_What the exercise asks_: Word for word, return the lines from the top of the listing to the line containing "left ankle: (99, 237)", both ends included, and no others.

_Data records_:
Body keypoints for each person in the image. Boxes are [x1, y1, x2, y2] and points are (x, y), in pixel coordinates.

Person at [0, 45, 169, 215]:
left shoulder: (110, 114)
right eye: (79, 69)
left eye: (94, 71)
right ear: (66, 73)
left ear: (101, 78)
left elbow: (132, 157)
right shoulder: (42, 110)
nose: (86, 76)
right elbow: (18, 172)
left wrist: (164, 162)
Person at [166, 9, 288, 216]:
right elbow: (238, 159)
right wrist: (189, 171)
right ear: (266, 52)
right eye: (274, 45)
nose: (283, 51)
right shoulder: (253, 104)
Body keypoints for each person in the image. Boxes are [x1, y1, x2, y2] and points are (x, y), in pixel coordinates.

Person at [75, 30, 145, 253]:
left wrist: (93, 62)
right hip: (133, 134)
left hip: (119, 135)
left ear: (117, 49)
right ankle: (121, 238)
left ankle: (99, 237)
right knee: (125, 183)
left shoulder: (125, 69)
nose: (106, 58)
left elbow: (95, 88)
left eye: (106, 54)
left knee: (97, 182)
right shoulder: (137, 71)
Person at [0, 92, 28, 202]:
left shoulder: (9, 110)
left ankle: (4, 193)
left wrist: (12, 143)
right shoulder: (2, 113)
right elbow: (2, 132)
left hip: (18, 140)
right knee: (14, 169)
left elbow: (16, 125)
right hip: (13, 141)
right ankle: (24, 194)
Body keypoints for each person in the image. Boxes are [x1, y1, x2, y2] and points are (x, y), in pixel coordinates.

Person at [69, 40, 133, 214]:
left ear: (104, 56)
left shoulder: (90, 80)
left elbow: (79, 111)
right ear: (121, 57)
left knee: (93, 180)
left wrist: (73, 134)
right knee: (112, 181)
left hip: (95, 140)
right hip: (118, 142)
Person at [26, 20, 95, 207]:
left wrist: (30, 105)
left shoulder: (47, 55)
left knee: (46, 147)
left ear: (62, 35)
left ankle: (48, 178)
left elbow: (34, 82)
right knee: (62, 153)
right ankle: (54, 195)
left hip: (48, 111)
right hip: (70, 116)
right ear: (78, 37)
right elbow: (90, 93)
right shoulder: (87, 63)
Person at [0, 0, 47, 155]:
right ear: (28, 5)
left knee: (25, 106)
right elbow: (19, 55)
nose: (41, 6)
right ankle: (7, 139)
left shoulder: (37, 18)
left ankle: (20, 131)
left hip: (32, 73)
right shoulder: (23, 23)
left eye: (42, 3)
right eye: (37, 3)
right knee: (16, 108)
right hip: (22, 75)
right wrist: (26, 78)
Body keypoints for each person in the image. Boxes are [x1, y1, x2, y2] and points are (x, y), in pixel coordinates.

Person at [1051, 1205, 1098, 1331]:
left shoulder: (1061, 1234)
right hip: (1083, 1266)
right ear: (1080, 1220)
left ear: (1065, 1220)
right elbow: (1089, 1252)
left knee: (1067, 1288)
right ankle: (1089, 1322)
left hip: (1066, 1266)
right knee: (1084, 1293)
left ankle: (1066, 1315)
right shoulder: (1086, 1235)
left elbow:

_Response box_:
Body keypoints for each person in the image. Boxes are [x1, y1, x2, y2] and points are (x, y), in pixel coordinates.

Person at [0, 45, 169, 215]:
left shoulder: (110, 114)
right eye: (79, 69)
left eye: (94, 71)
right ear: (66, 73)
left ear: (101, 78)
left elbow: (132, 157)
right shoulder: (42, 110)
nose: (86, 76)
right elbow: (18, 172)
left wrist: (164, 162)
Person at [166, 9, 288, 216]:
right elbow: (238, 159)
right wrist: (189, 171)
right ear: (266, 52)
right eye: (274, 45)
nose: (283, 51)
right shoulder: (253, 104)
Body keypoints for each person in the image. Boxes are [x1, y1, x2, y2] and points are (x, y), in pixel coordinates.

Person at [75, 30, 145, 253]:
left wrist: (93, 62)
right hip: (133, 134)
left hip: (119, 135)
left ear: (117, 49)
right ankle: (121, 238)
left ankle: (99, 237)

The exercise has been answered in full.